— А почему сборщики приедут только сегодня? — нарушила тягостную тишину она. — Я видела, что на площади приготовления идут уже целую неделю.
— Ждали королевского инспектора. Он лично хотел понаблюдать за сбором невест.
— А-а-а, — протянула Агнесса и обернулось: ей показалось, что она слышит топот множества копыт.
Действительно, полоса тумана, скрывавшая горизонт, вдруг заволновалась, заколыхалась, разорвалась, и показались всадники. Они стремительно приближались.
— С дороги! Посторон-и-и-и-сь!
Отец, обернувшись на протяжный крик, сплюнул и дернул поводья. Старая лошадь заметалась, рванула вперед, застряла колесом в колее, забилась.
— О боги!
Перепуганный отец спрыгнул на землю, обнял лошадь за голову, успокаивая, и тут навалилась на них группа всадников. Налетела, запорошила глаза и нос пылью. Агнесса во все глаза смотрела на первого воина на черном коне. Казалось, копыта его коня не касаются земли, он летит, парит в воздухе, как крылатое создание — это длинный плащ развивался за е спиной наездника.
Вот он уже близко, рядом, летит, как ураган, в столбе пыли, мелькает мимо, обдавая запахом кожаных доспех и пота взмыленного коня и исчезает впереди. И тут один из всадников поднимает кнут и опускает его на круп их лошади.
Звездочка натужно заржала, и на этот плач откликнулось сердце Агнессы.
— Вонючий утырок! — крикнула вслед воинам она и вскочила на ноги.
— Сядь!
Отец мгновенно рванул ее вниз.
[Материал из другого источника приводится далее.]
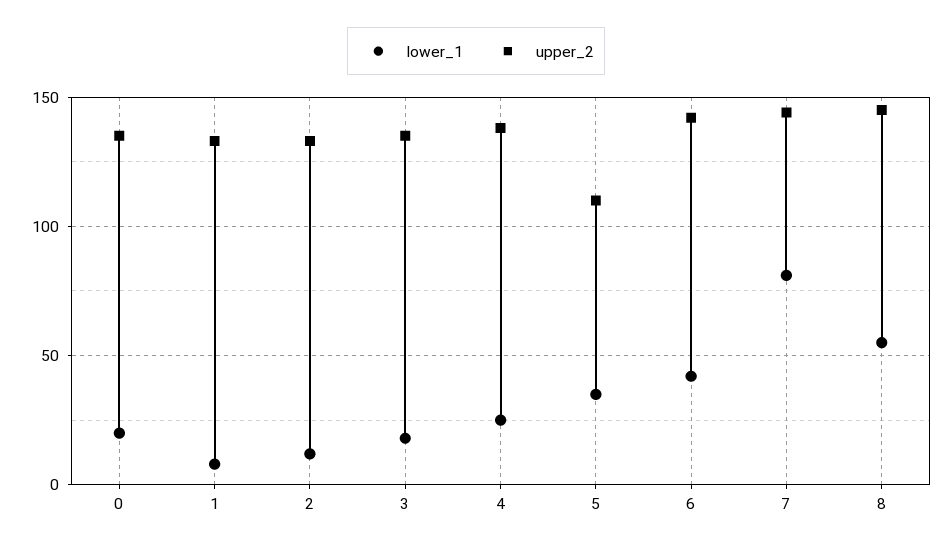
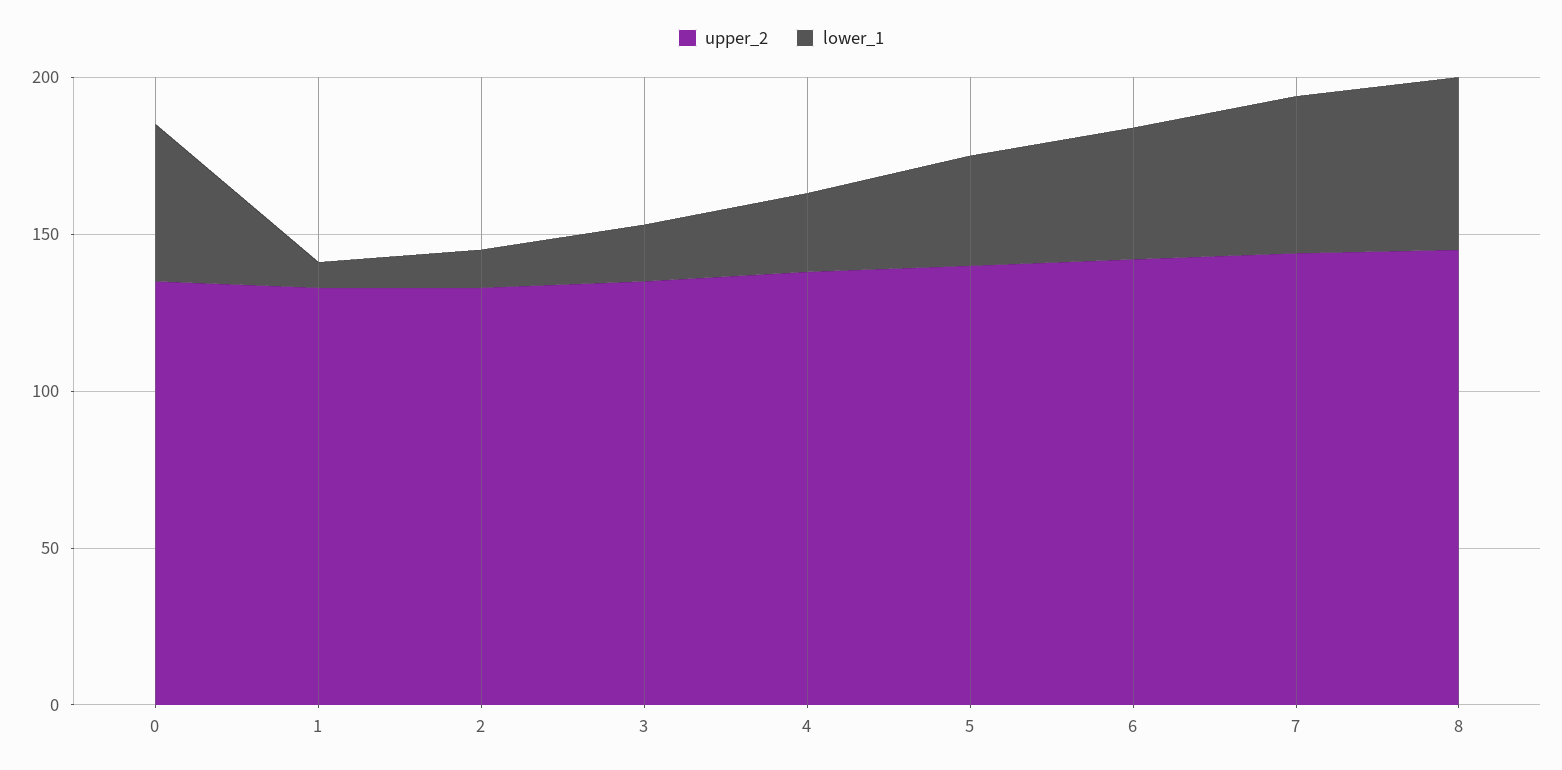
  {
    "lower_1": {
-     "0": 20,
+     "0": 50,
      "1": 10,
      "2": 10,
      "3": 20,
      "4": 25,
      "5": 35,
      "6": 40,
-     "7": 80,
+     "7": 50,
      "8": 55
    },
    "upper_2": {
      "0": 135,
      "1": 135,
      "2": 135,
      "3": 135,
      "4": 140,
-     "5": 110,
+     "5": 140,
      "6": 140,
      "7": 145,
      "8": 145
    }
  }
Девушка упала лицом в повозку, но тут же села, растрепанная, красная от злости, взлохмаченная.
Первый всадник вдруг резко остановил коня и развернулся. «Неужели услышал?» — ахнула Агни и одним движением по брови закуталась в шаль. Отец крепко сжал ее руку.
— Голову! Опусти голову! Не смотри! — прошептал он.
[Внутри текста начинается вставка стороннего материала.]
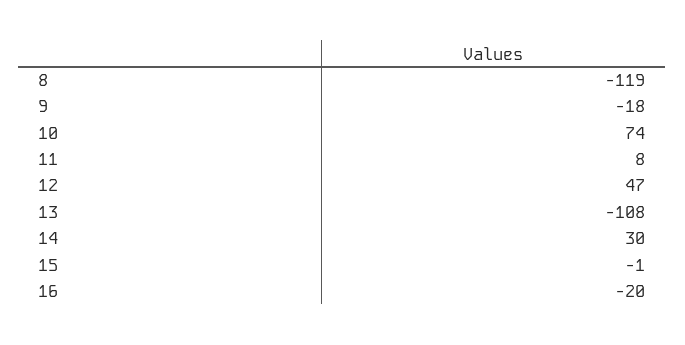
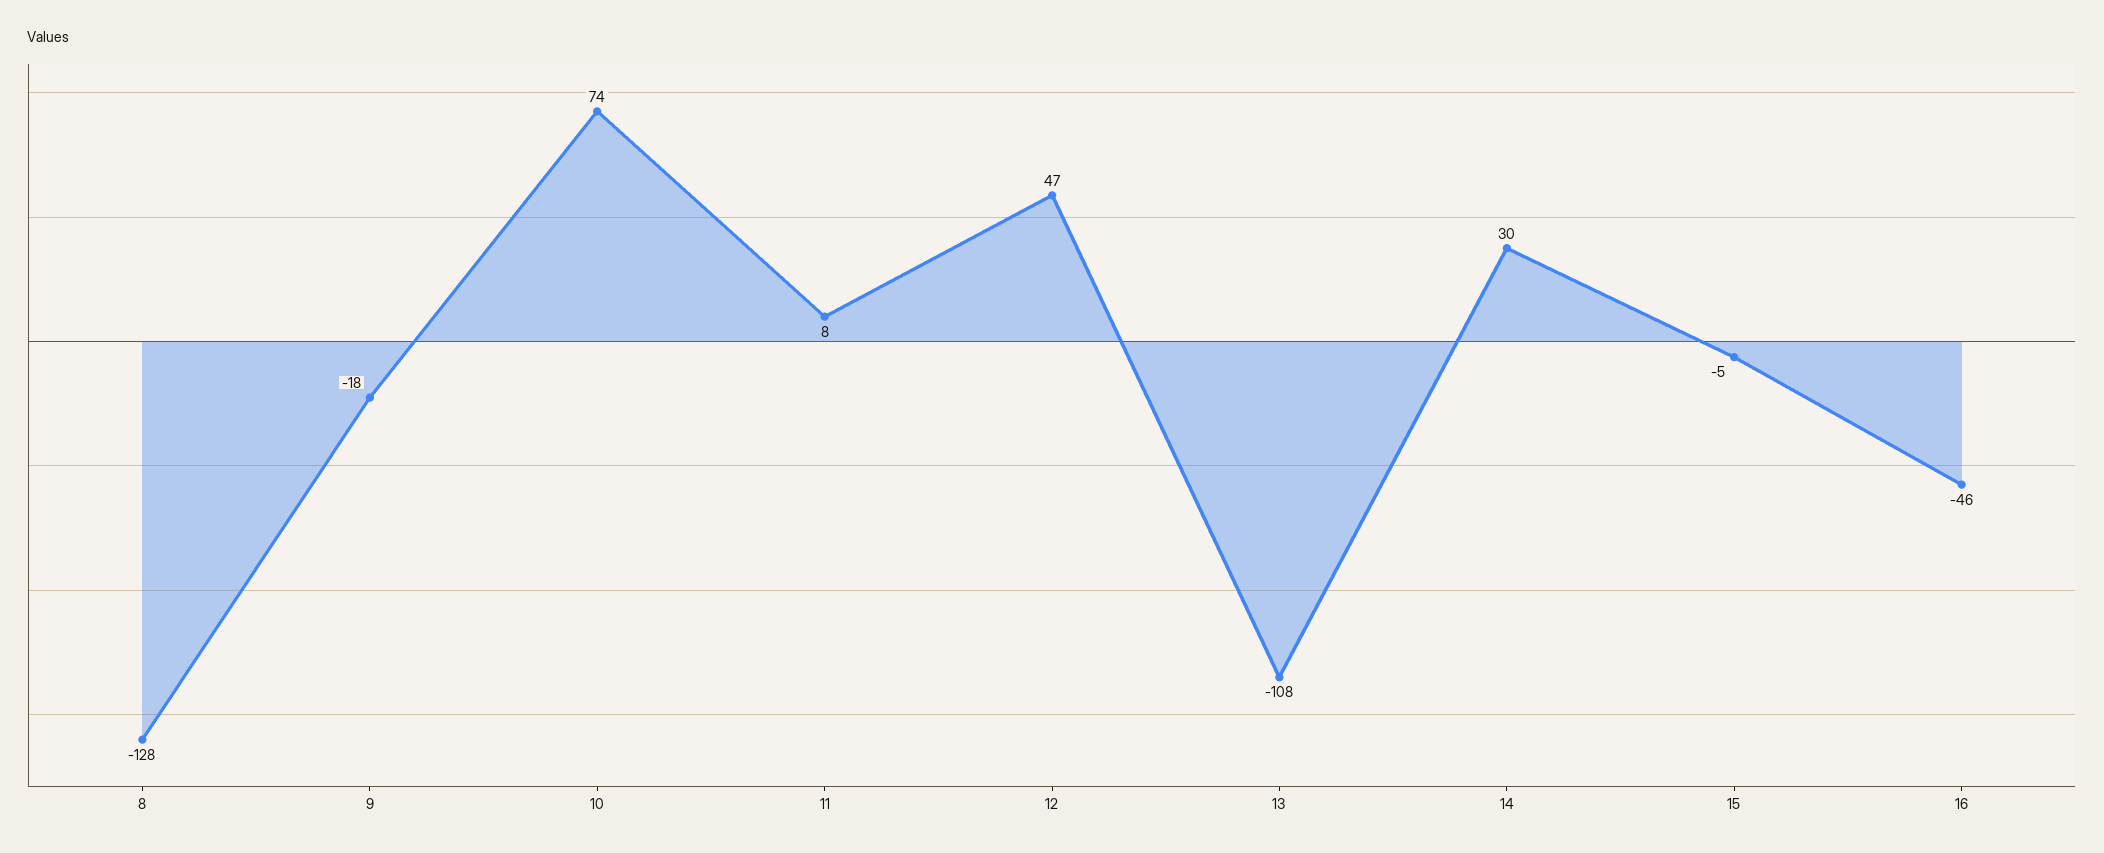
  {
-   "8": -119,
+   "8": -128,
    "9": -18,
    "10": 74,
    "11": 8,
    "12": 47,
    "13": -108,
    "14": 30,
-   "15": -1,
+   "15": -5,
-   "16": -20
+   "16": -46
  }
И, как ни бурлила в груди ярость, смешанная с любопытством, как ни рвалось наружу негодование, Агнесса выдержала испытание. Она слышала удары бешено колотившегося сердца, сжимала в кулаке шаль, но терпела.
Никто к ним не подошел, не устроил разбирательство. Кто-то гортанно прикрикнул на коня, щелкнул плетью, и топот копыт стал удаляться. Девушка осмелилась открыть лицо и взглянуть. Последние всадники исчезали за столбом пыли.
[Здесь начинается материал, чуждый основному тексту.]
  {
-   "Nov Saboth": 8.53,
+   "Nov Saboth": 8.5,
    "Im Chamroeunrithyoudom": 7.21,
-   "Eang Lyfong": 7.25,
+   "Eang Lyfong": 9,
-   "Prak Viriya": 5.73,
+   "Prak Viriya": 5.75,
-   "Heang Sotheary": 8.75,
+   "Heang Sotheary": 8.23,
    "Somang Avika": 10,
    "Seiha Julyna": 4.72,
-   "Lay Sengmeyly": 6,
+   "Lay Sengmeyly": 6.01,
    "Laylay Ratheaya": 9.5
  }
— Фу, пронесло, — улыбнулась она, посмотрела на отца и застыла.
Тот не радовался. Он стоял с бледным, как льняное полотно, выбеленное на солнце, лицом и не дышал. Агнесса испугалась и встряхнула его за плечи.
— Пап, ты чего? Отомри!
— Бедовая! До чего же ты бедовая! — свистящим шепотом выдавил отец и столько отчаяния было в его голосе, что Агнесса испугалась. — Дочк-а-а-а!
— Пап, ну, все же обошлось. Они уехали.
— Прикуси свой язык, прошу! Сгинешь же из-за него.
— Пап, да я, — растерялась Агни: она чувствовала неловкость и вину. — Я не хотела. Вырвалось как-то само. Он же кнутом нашу Звездочку… мерзавец!
Она спрыгнула на землю и бросилась к лошади. Только протянула руку, чтобы погладить ее по белой отметине на лбу, как та шарахнулась в сторону, зашевелила ушами, оскалила зубы, угрожая. Агнесса тоже отпрыгнула: да, в таком виде ее даже любимая животина не узнала.
— О боги! За что вы нас наказываете? За что? — простонал отец и посмотрел на дочь безумным взглядом.
Агнесса невольно сжалась, нехорошее предчувствие зашевелилось в груди. Отец был на себя не похож, словно что-то сжигало его изнутри.
— Пап, мы не одни такие. Дочка Зимана тоже невеста. Мы вместе выдержим, вот увидишь! Я обязательно весточку пришлю!
— Нет, — отец без остановки качал головой, — не отдам я тебя этому инспектору, — и вдруг погрозил небу кулаком и вскрикнул: — Не отдам! Садись в повозку, живо!